PROVIDED TEXT:
═══

Skip to content

Improve documentation and error handling mixture node #444

@Nimrais

Description

@Nimrais

Initial Issue

The Mixture node's out marginalisation rule was failing with a cryptic error:

MethodError: no method matching getlogscale(::Nothing)

I was a bit surprised by that and I haven't found the tests for mixture node out rules, maybe I missing smt here. So I wrote them on my own. In the current ReactiveMP it fails. Could it be I am misunderstading how this node can be used correctly?

@testset "Marginalisation: (m_switch::Categorical, m_inputs::ManyOf)" begin
        @test_rules [check_type_promotion = false] Mixture(:out, Marginalisation) [
            # Test case 1: Equal weights
            (
                input = (
                    m_switch = Categorical([0.5, 0.5]),
                    m_inputs = ManyOf(
                        NormalMeanVariance(0.0, 1.0),
                        NormalMeanVariance(2.0, 1.0)
                    )
                ),
                output = MixtureDistribution([
                    NormalMeanVariance(0.0, 1.0),
                    NormalMeanVariance(2.0, 1.0)
                ], [0.5, 0.5])
            ),
            # Test case 2: Unequal weights
            (
                input = (
                    m_switch = Categorical([0.8, 0.2]),
                    m_inputs = ManyOf(
                        NormalMeanVariance(1.0, 1.0),
                        NormalMeanVariance(5.0, 2.0)

═══

EXCERPTED RECORDS:

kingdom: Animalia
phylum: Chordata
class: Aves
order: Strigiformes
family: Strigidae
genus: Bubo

═══

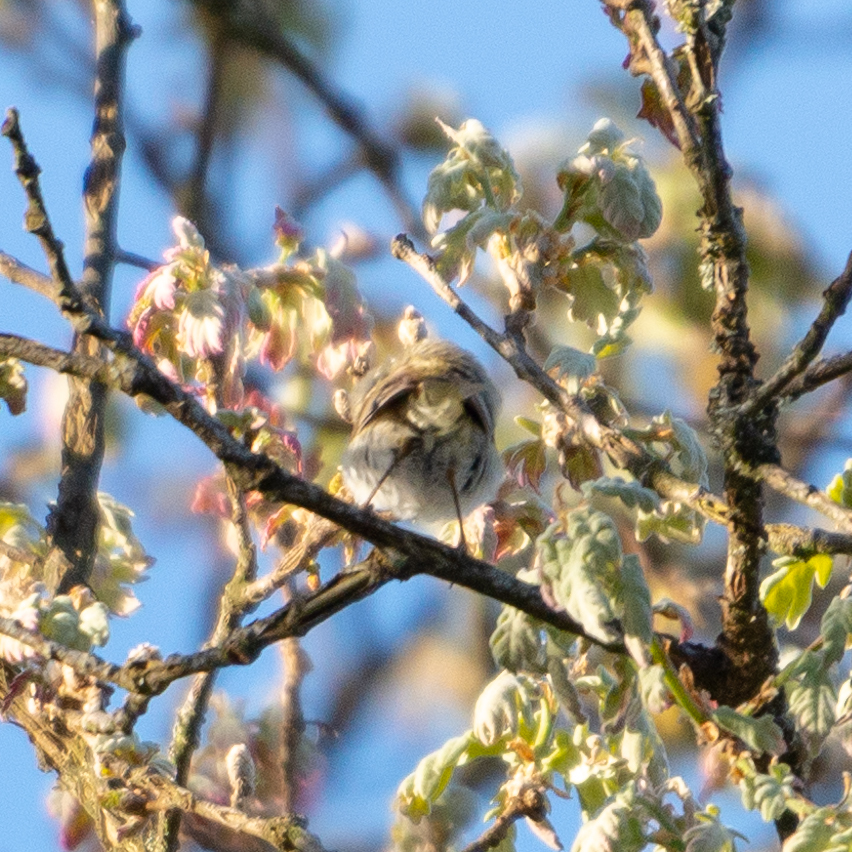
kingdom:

═══

STATED PROBLEM: Can you reproduce the passage of the Mixture node issue that begins at the words "Initial Issue" and stops after the words "be used correctly?"?

ANSWER TO THIS PROBLEM:
Initial Issue

The Mixture node's out marginalisation rule was failing with a cryptic error:

MethodError: no method matching getlogscale(::Nothing)

I was a bit surprised by that and I haven't found the tests for mixture node out rules, maybe I missing smt here. So I wrote them on my own. In the current ReactiveMP it fails. Could it be I am misunderstading how this node can be used correctly?